De vrais-faux Rodin en procès

Les incertitudes de la définition de l’œuvre originale

Par Le Journal des Arts · Le Journal des Arts

Le 4 avril 1997 - 502 mots

Guy Hain a interjeté appel de la décision du tribunal correctionnel de Lure le condamnant, le 28 février, à quatre ans de prison ferme et deux cents mille francs d’amende pour avoir \"fabriqué et vendu des tirages illicites\" de Rodin. Il a été incarcéré le 7 mars. L’audience devant la Cour d’appel de Besançon devrait avoir lieu avant l’été.

LURE - Depuis dix ans, le Musée Rodin, titulaire du droit moral du sculpteur, est en conflit avec Guy Hain, fondeur et marchand d’art, qui a fait exécuter et commercialiser des tirages de l’Âge d’Airain, du Baiser ou du Balzac nu, réalisés à partir de plâtres authentiques. Selon l’avocat du marchand, Me Olivier Metzner, ces tirages ont été effectués "en toute légalité", l’œuvre de Rodin étant tombée dans le domaine public depuis 1982. Quant au musée, l’acceptation du legs Rodin et son transfert dans ses murs l’autorisent à réaliser de nouveaux tirages "originaux" et des reproductions. Les seuls tirages originaux ont dégagé en 1995 un chiffre d’affaires de 45 millions de francs.

Le lent cheminement du contentieux s’explique par le flou entourant la notion d’original. Jusqu’en 1957 (loi sur la propriété littéraire et artistique), le nombre de tirages pour les fontes de sculptures n’était pas limité. Aujourd’hui, les règles applicables se déduisent davantage des dispositions qui, en classant les bronzes parmi les œuvres d’art originales, avec une limite de 8 4 exemplaires, leur permettent de bénéficier d’un traitement fiscal de faveur, au même titre que les autres productions artistiques. Par ailleurs, un décret de mars 1981, pris aux fins de réprimer les fraudes en matière artistique, impose la mention indélébile de "reproduction" pour les tirages qui ne seraient pas limités à 12 exemplaires. Ce décret classe les infractions dans les contraventions (tribunal de police), et non dans les délits (tribunal correctionnel). En définitive, l’"œuvre originale" ne fait pas l’objet d’une définition légale très claire.

Guy Hain ne s’est semble-t-il pas contenté de réaliser des tirages dans la fonderie qu’il a dirigée à Luxeuil-les-Bains. Il aurait aussi remplacé le poinçon de Georges Rudier par celui d’Alexis Rudier, le fondeur attitré de Rodin. Cette pratique pourrait constituer une violation de la loi de 1895 sur la falsification de signature en matière artistique qui, elle, est constitutive d’un délit passible de prison. Son avocat insiste cependant sur le fait que ces deux noms sont des marques commerciales légalement exploitées par son client.

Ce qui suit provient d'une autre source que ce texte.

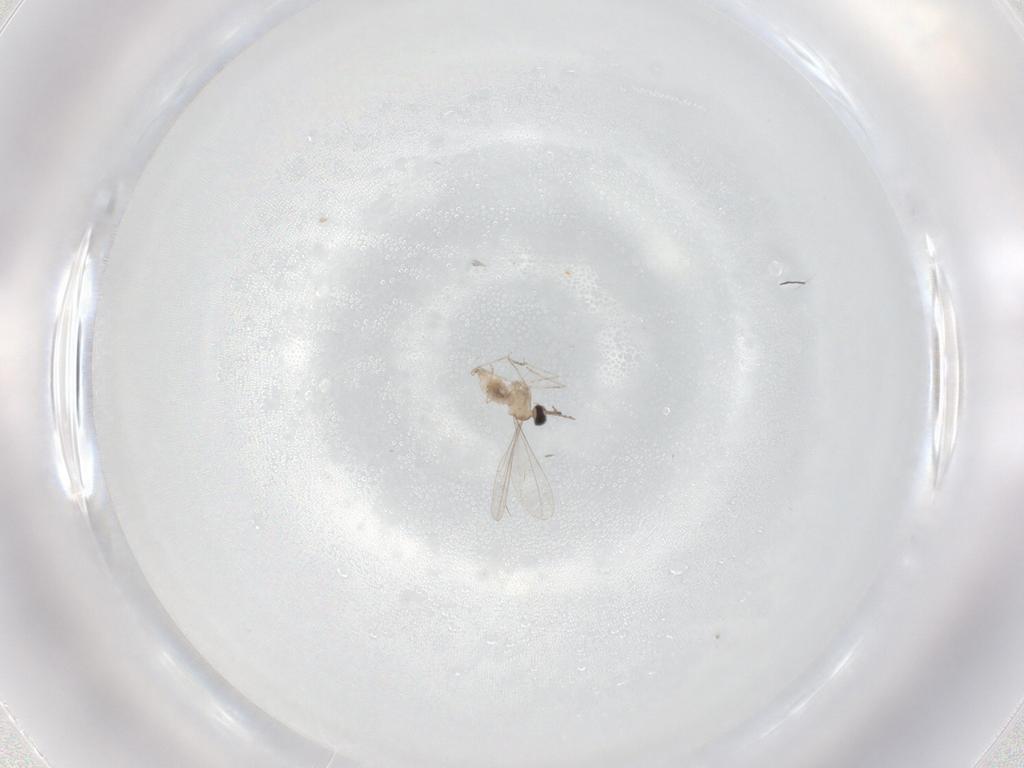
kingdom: Animalia
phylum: Arthropoda
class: Insecta
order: Diptera
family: Cecidomyiidae
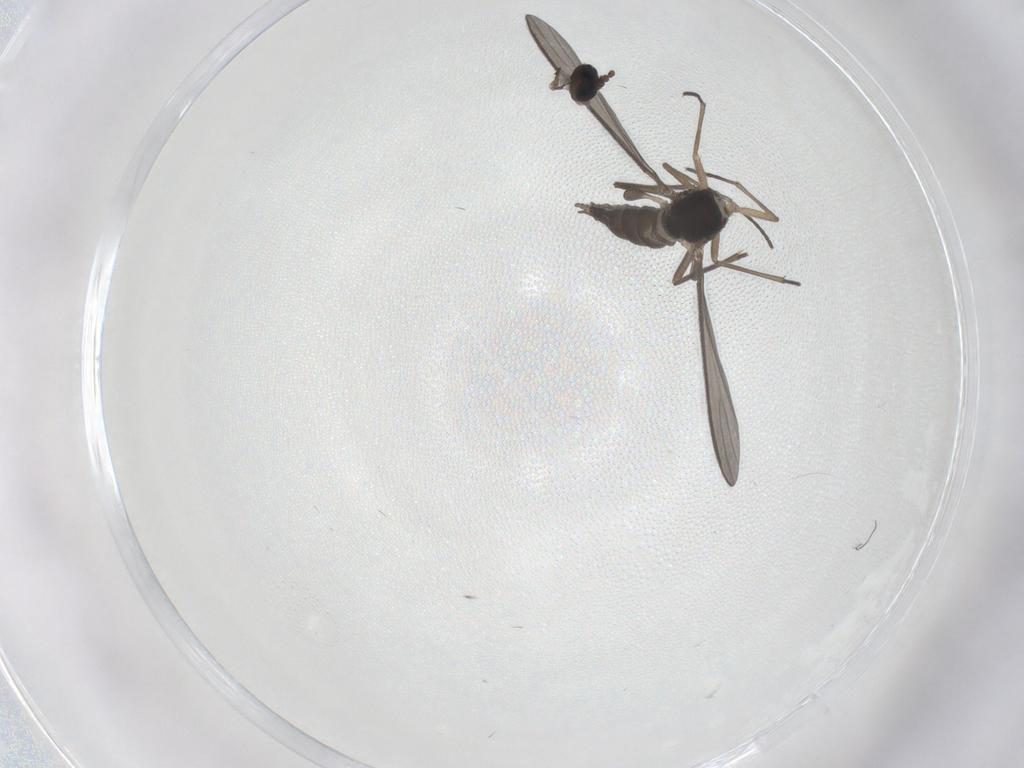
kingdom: Animalia
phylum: Arthropoda
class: Insecta
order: Diptera
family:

Les commissaires-priseurs Mes Faure et Rey, de Rambouillet, qui ont écoulé plusieurs centaines de pièces provenant de cette filière, ont été mis en examen, puis relaxés. Le procureur de Lure, Clarisse Taron, a cependant interjeté appel de cette décision. D’autres pièces sont passées en ventes publiques à Paris. Ainsi, un Âge d’Airain a été adjugé par Mes Poulain et Le Fur à Christian Pellerin pour 3,5 millions de francs en 1989. Si le jugement est confirmé, le Musée Rodin se verrait attribuer environ deux cents pièces, parmi lesquelles de nombreux plâtres originaux. Guy Hain a déposé plainte contre le musée pour "escroquerie au jugement".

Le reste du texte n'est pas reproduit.